As 2019 approaches, we’re going to see evolving technology and data trends such as 5G, artificial intelligence (AI), blockchain, data privacy and hybrid/multicloud paving the way for significant IT and network architecture changes. In the digital age, that also means a change to business strategy.
Taking AI as an example – the increasing use of machine learning technologies in business and society is pushing up data usage exponentially. With this growing need and with more companies looking to interconnect with partners in data centre ecosystems, our digital infrastructure will need to expand rapidly over the next year.
Michael Wood, CMO, Apstra
“Hybrid cloud (private and public) become norms for planning, designing, and building centres of data”
2019 is the year that IT takes back control of outcomes for business transformation, unified policy, security protection, compliance, operational expenses, and the reliability of applications and workloads for their clients and lines of business.
There will be a growing repatriation of many applications, data, and services back into the private data centre which will be facilitated through services such as intent-based data centre automation which increase application reliability and simplify operations through automation.
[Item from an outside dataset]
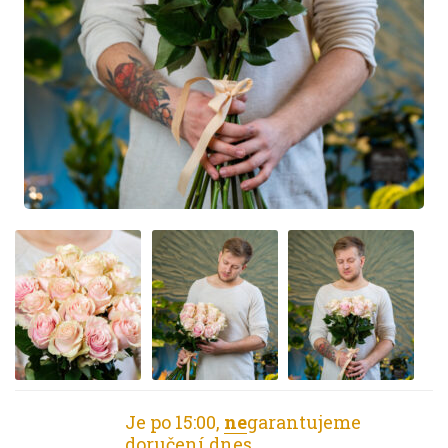
Je po 15:00,
ne
garantujeme
doručení dnes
2019 is also the year that enterprise data centre IT teams bring Shadow IT back to the mothership. By implementing private data centres that are agile, secure, less expensive, operated using cloud principles, and easier for their clients to consume, the data centre IT teams become the superheroes of 2019.
Rob Coupland, EMEA MD, Digital Realty
“Our job in the data centre business is to help our customers unlock their data ambitions. We’ll be the building blocks and enablers of that revolution”
The importance of data and the value it holds for businesses has taken shape in 2018 and when we look to the years ahead, it’s data that will be the driving force for business success. Research we conducted demonstrates that data will be worth £96.4 billion to the UK alone by 2025. With this, we’ll see businesses’ data strategies becoming increasingly sophisticated and the demand for connectivity will continue to boom.
Demand for rapid and low-cost interconnection will increase, as businesses look to adopt better data analytics and even artificial intelligence. Those technologies need multiple clouds, databases and software apps to link and exchange huge amounts of data at speed. Creating the infrastructure to deliver this is complicated for businesses so they will look to data centre providers with the right interconnected communities to drive their IT strategy.
The value chain will see a reordering, with new distribution systems, new infrastructure and completely new business and manufacturing models. All of these elements require interconnection, data storage and analysis, and we in the data centre world sit at the heart of this. Our job in the data centre business is to help our customers unlock their data ambitions. We’ll be the building blocks and enablers of that revolution.